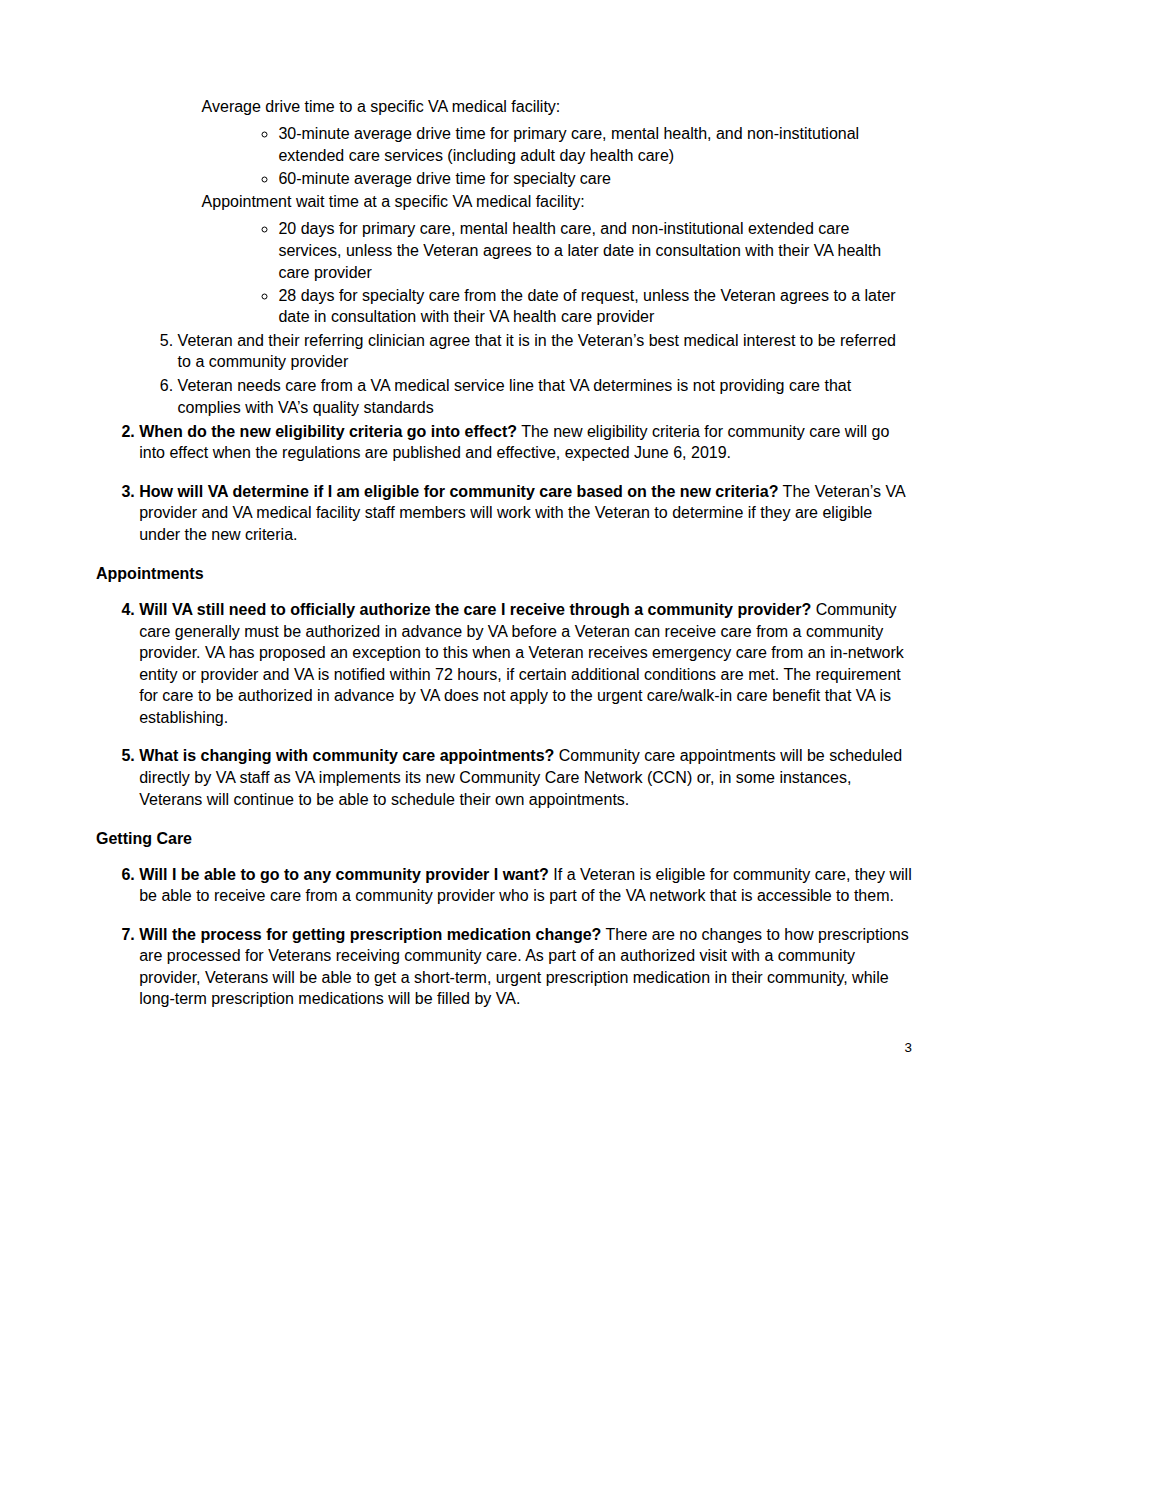Average drive time to a specific VA medical facility:
30-minute average drive time for primary care, mental health, and non-institutional extended care services (including adult day health care)
60-minute average drive time for specialty care
Appointment wait time at a specific VA medical facility:
20 days for primary care, mental health care, and non-institutional extended care services, unless the Veteran agrees to a later date in consultation with their VA health care provider
28 days for specialty care from the date of request, unless the Veteran agrees to a later date in consultation with their VA health care provider
Veteran and their referring clinician agree that it is in the Veteran’s best medical interest to be referred to a community provider
Veteran needs care from a VA medical service line that VA determines is not providing care that complies with VA’s quality standards
When do the new eligibility criteria go into effect? The new eligibility criteria for community care will go into effect when the regulations are published and effective, expected June 6, 2019.
How will VA determine if I am eligible for community care based on the new criteria? The Veteran’s VA provider and VA medical facility staff members will work with the Veteran to determine if they are eligible under the new criteria.
Appointments
Will VA still need to officially authorize the care I receive through a community provider? Community care generally must be authorized in advance by VA before a Veteran can receive care from a community provider. VA has proposed an exception to this when a Veteran receives emergency care from an in-network entity or provider and VA is notified within 72 hours, if certain additional conditions are met. The requirement for care to be authorized in advance by VA does not apply to the urgent care/walk-in care benefit that VA is establishing.
What is changing with community care appointments? Community care appointments will be scheduled directly by VA staff as VA implements its new Community Care Network (CCN) or, in some instances, Veterans will continue to be able to schedule their own appointments.
Getting Care
Will I be able to go to any community provider I want? If a Veteran is eligible for community care, they will be able to receive care from a community provider who is part of the VA network that is accessible to them.
Will the process for getting prescription medication change? There are no changes to how prescriptions are processed for Veterans receiving community care. As part of an authorized visit with a community provider, Veterans will be able to get a short-term, urgent prescription medication in their community, while long-term prescription medications will be filled by VA.
3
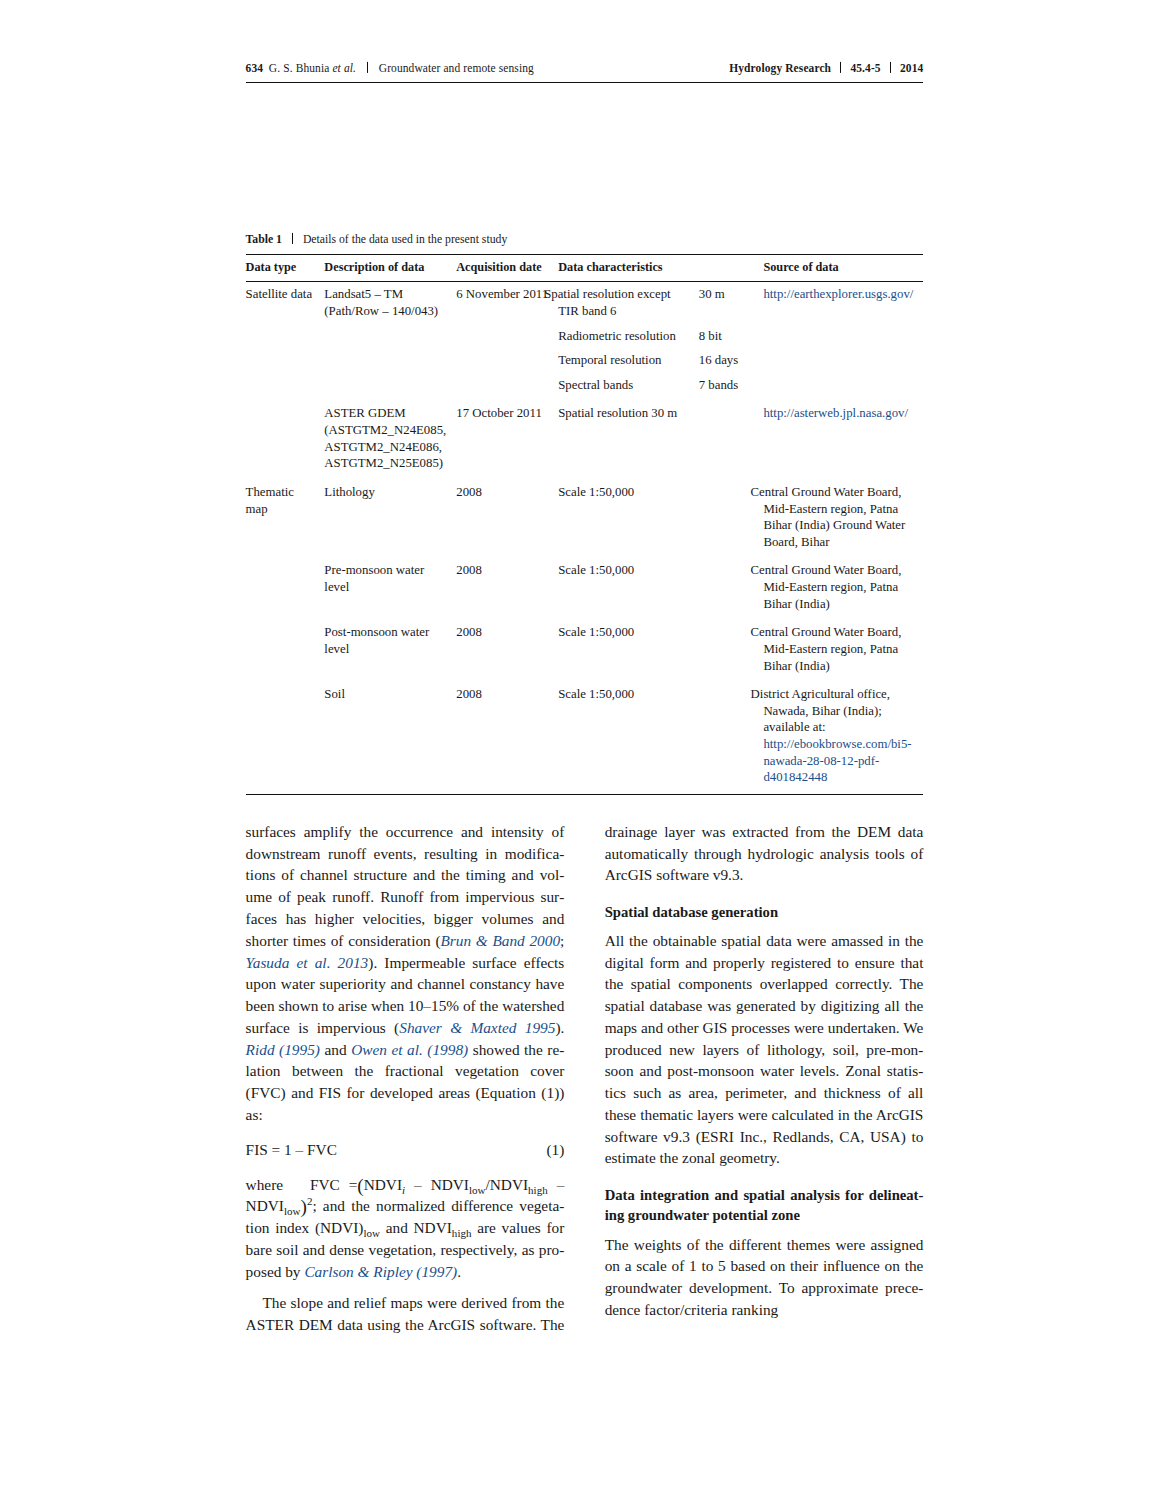634 G. S. Bhunia et al. Groundwater and remote sensing Hydrology Research 45.4-5 2014
Table 1 Details of the data used in the present study
| Data type | Description of data | Acquisition date | Data characteristics | Source of data |
| --- | --- | --- | --- | --- |
| Satellite data | Landsat5 – TM (Path/Row – 140/043) | 6 November 2011 | Spatial resolution except TIR band 6 | 30 m | http://earthexplorer.usgs.gov/ |
| | | | Radiometric resolution | 8 bit | |
| | | | Temporal resolution | 16 days | |
| | | | Spectral bands | 7 bands | |
| | ASTER GDEM (ASTGTM2_N24E085, ASTGTM2_N24E086, ASTGTM2_N25E085) | 17 October 2011 | Spatial resolution 30 m | http://asterweb.jpl.nasa.gov/ |
| Thematic map | Lithology | 2008 | Scale 1:50,000 | Central Ground Water Board, Mid-Eastern region, Patna Bihar (India) Ground Water Board, Bihar |
| | Pre-monsoon water level | 2008 | Scale 1:50,000 | Central Ground Water Board, Mid-Eastern region, Patna Bihar (India) |
| | Post-monsoon water level | 2008 | Scale 1:50,000 | Central Ground Water Board, Mid-Eastern region, Patna Bihar (India) |
| | Soil | 2008 | Scale 1:50,000 | District Agricultural office, Nawada, Bihar (India); available at: http://ebookbrowse.com/bi5-nawada-28-08-12-pdf-d401842448 |
surfaces amplify the occurrence and intensity of downstream runoff events, resulting in modifications of channel structure and the timing and volume of peak runoff. Runoff from impervious surfaces has higher velocities, bigger volumes and shorter times of consideration (Brun & Band 2000; Yasuda et al. 2013). Impermeable surface effects upon water superiority and channel constancy have been shown to arise when 10–15% of the watershed surface is impervious (Shaver & Maxted 1995). Ridd (1995) and Owen et al. (1998) showed the relation between the fractional vegetation cover (FVC) and FIS for developed areas (Equation (1)) as:
FIS = 1 – FVC (1)
where FVC =(NDVIi – NDVIlow/NDVIhigh – NDVIlow)2; and the normalized difference vegetation index (NDVI)low and NDVIhigh are values for bare soil and dense vegetation, respectively, as proposed by Carlson & Ripley (1997).
The slope and relief maps were derived from the ASTER DEM data using the ArcGIS software. The drainage layer was extracted from the DEM data automatically through hydrologic analysis tools of ArcGIS software v9.3.
Spatial database generation
All the obtainable spatial data were amassed in the digital form and properly registered to ensure that the spatial components overlapped correctly. The spatial database was generated by digitizing all the maps and other GIS processes were undertaken. We produced new layers of lithology, soil, pre-monsoon and post-monsoon water levels. Zonal statistics such as area, perimeter, and thickness of all these thematic layers were calculated in the ArcGIS software v9.3 (ESRI Inc., Redlands, CA, USA) to estimate the zonal geometry.
Data integration and spatial analysis for delineating groundwater potential zone
The weights of the different themes were assigned on a scale of 1 to 5 based on their influence on the groundwater development. To approximate precedence factor/criteria ranking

● ● ● ● ● ● ●

**Aim of the exercise**
Word for word, copy all the entries above, but with no pictures.

**Answer box**
Average drive time to a specific VA medical facility:
30-minute average drive time for primary care, mental health, and non-institutional extended care services (including adult day health care)
60-minute average drive time for specialty care
Appointment wait time at a specific VA medical facility:
20 days for primary care, mental health care, and non-institutional extended care services, unless the Veteran agrees to a later date in consultation with their VA health care provider
28 days for specialty care from the date of request, unless the Veteran agrees to a later date in consultation with their VA health care provider
Veteran and their referring clinician agree that it is in the Veteran’s best medical interest to be referred to a community provider
Veteran needs care from a VA medical service line that VA determines is not providing care that complies with VA’s quality standards
When do the new eligibility criteria go into effect? The new eligibility criteria for community care will go into effect when the regulations are published and effective, expected June 6, 2019.
How will VA determine if I am eligible for community care based on the new criteria? The Veteran’s VA provider and VA medical facility staff members will work with the Veteran to determine if they are eligible under the new criteria.
Appointments
Will VA still need to officially authorize the care I receive through a community provider? Community care generally must be authorized in advance by VA before a Veteran can receive care from a community provider. VA has proposed an exception to this when a Veteran receives emergency care from an in-network entity or provider and VA is notified within 72 hours, if certain additional conditions are met. The requirement for care to be authorized in advance by VA does not apply to the urgent care/walk-in care benefit that VA is establishing.
What is changing with community care appointments? Community care appointments will be scheduled directly by VA staff as VA implements its new Community Care Network (CCN) or, in some instances, Veterans will continue to be able to schedule their own appointments.
Getting Care
Will I be able to go to any community provider I want? If a Veteran is eligible for community care, they will be able to receive care from a community provider who is part of the VA network that is accessible to them.
Will the process for getting prescription medication change? There are no changes to how prescriptions are processed for Veterans receiving community care. As part of an authorized visit with a community provider, Veterans will be able to get a short-term, urgent prescription medication in their community, while long-term prescription medications will be filled by VA.
3
634 G. S. Bhunia et al. Groundwater and remote sensing Hydrology Research 45.4-5 2014
Table 1 Details of the data used in the present study
| Data type | Description of data | Acquisition date | Data characteristics | Source of data |
| --- | --- | --- | --- | --- |
| Satellite data | Landsat5 – TM (Path/Row – 140/043) | 6 November 2011 | Spatial resolution except TIR band 6 | 30 m | http://earthexplorer.usgs.gov/ |
| | | | Radiometric resolution | 8 bit | |
| | | | Temporal resolution | 16 days | |
| | | | Spectral bands | 7 bands | |
| | ASTER GDEM (ASTGTM2_N24E085, ASTGTM2_N24E086, ASTGTM2_N25E085) | 17 October 2011 | Spatial resolution 30 m | http://asterweb.jpl.nasa.gov/ |
| Thematic map | Lithology | 2008 | Scale 1:50,000 | Central Ground Water Board, Mid-Eastern region, Patna Bihar (India) Ground Water Board, Bihar |
| | Pre-monsoon water level | 2008 | Scale 1:50,000 | Central Ground Water Board, Mid-Eastern region, Patna Bihar (India) |
| | Post-monsoon water level | 2008 | Scale 1:50,000 | Central Ground Water Board, Mid-Eastern region, Patna Bihar (India) |
| | Soil | 2008 | Scale 1:50,000 | District Agricultural office, Nawada, Bihar (India); available at: http://ebookbrowse.com/bi5-nawada-28-08-12-pdf-d401842448 |
surfaces amplify the occurrence and intensity of downstream runoff events, resulting in modifications of channel structure and the timing and volume of peak runoff. Runoff from impervious surfaces has higher velocities, bigger volumes and shorter times of consideration (Brun & Band 2000; Yasuda et al. 2013). Impermeable surface effects upon water superiority and channel constancy have been shown to arise when 10–15% of the watershed surface is impervious (Shaver & Maxted 1995). Ridd (1995) and Owen et al. (1998) showed the relation between the fractional vegetation cover (FVC) and FIS for developed areas (Equation (1)) as:
FIS = 1 – FVC (1)
where FVC =(NDVIi – NDVIlow/NDVIhigh – NDVIlow)2; and the normalized difference vegetation index (NDVI)low and NDVIhigh are values for bare soil and dense vegetation, respectively, as proposed by Carlson & Ripley (1997).
The slope and relief maps were derived from the ASTER DEM data using the ArcGIS software. The drainage layer was extracted from the DEM data automatically through hydrologic analysis tools of ArcGIS software v9.3.
Spatial database generation
All the obtainable spatial data were amassed in the digital form and properly registered to ensure that the spatial components overlapped correctly. The spatial database was generated by digitizing all the maps and other GIS processes were undertaken. We produced new layers of lithology, soil, pre-monsoon and post-monsoon water levels. Zonal statistics such as area, perimeter, and thickness of all these thematic layers were calculated in the ArcGIS software v9.3 (ESRI Inc., Redlands, CA, USA) to estimate the zonal geometry.
Data integration and spatial analysis for delineating groundwater potential zone
The weights of the different themes were assigned on a scale of 1 to 5 based on their influence on the groundwater development. To approximate precedence factor/criteria ranking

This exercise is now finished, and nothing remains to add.